Work instructions:
Extract verbatim the portion of the data that opens with the line containing "Which category has" and closes at the end of the data, omitting the pictures from your answer.

Source data:
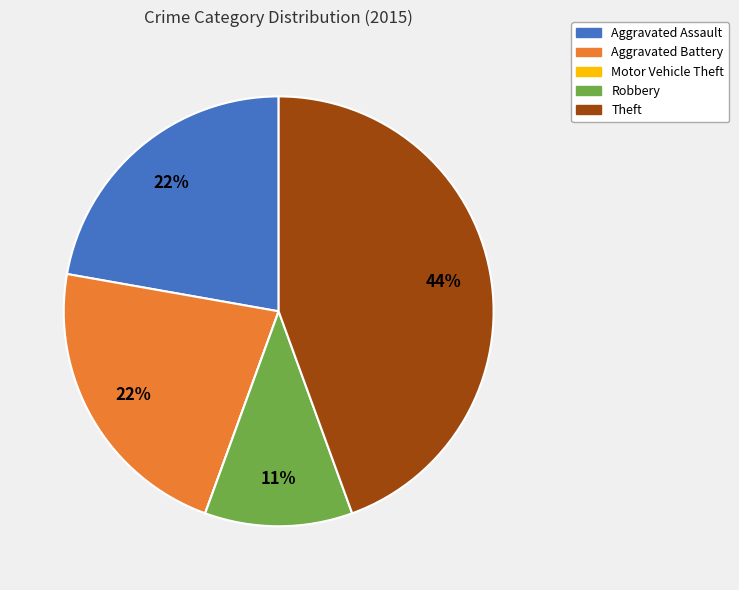

To the nearest percent, what percentage of the pie is Aggravated Assault?

22%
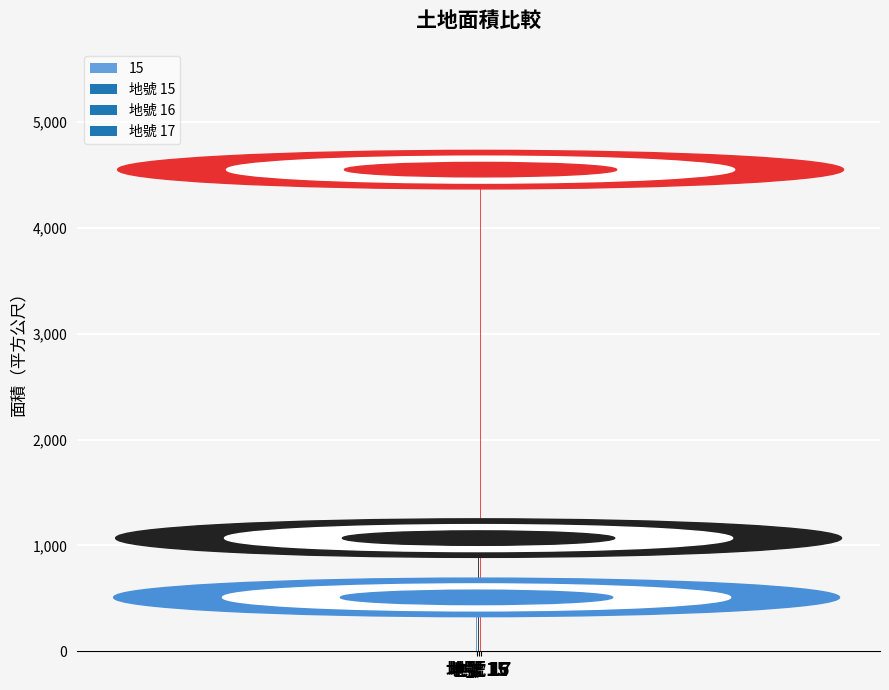

List the labels in order of value, largest first.

17, 16, 15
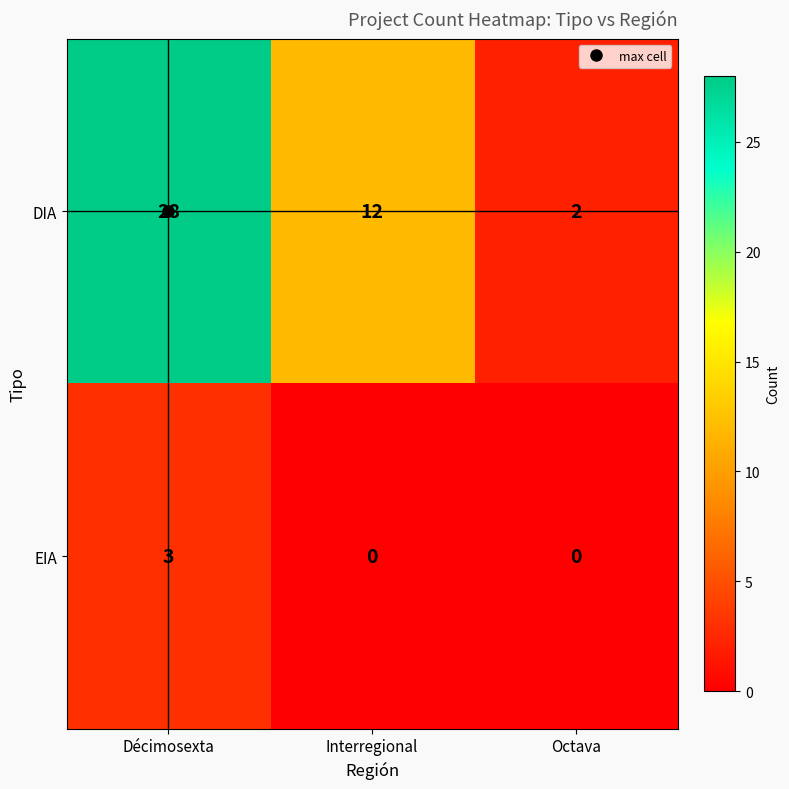

Which category has the highest value in the DIA series?

Décimosexta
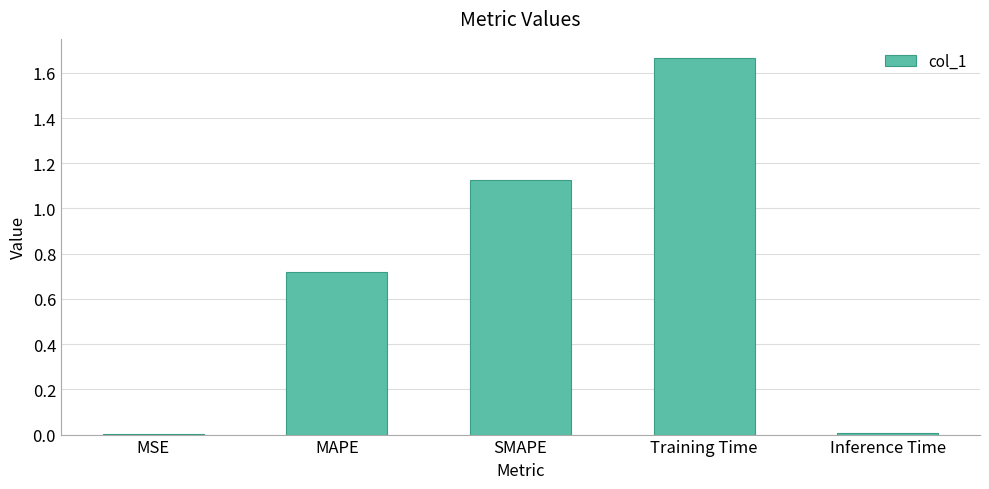

Is it true that the value at Training Time is 1.0?

False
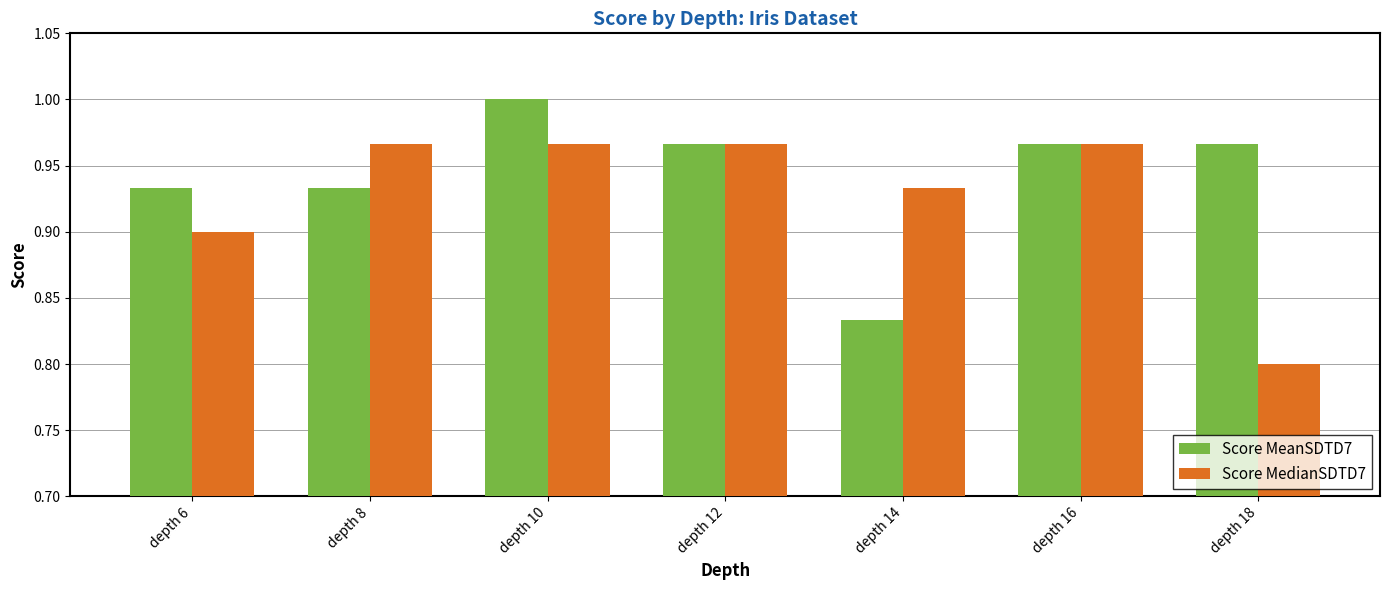

List the series in order of their peak value, lowest first.

Score MedianSDTD7, Score MeanSDTD7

Problem solution:
Which category has the highest value in the DIA series?

Décimosexta

Is it true that the value at Training Time is 1.0?

False

List the series in order of their peak value, lowest first.

Score MedianSDTD7, Score MeanSDTD7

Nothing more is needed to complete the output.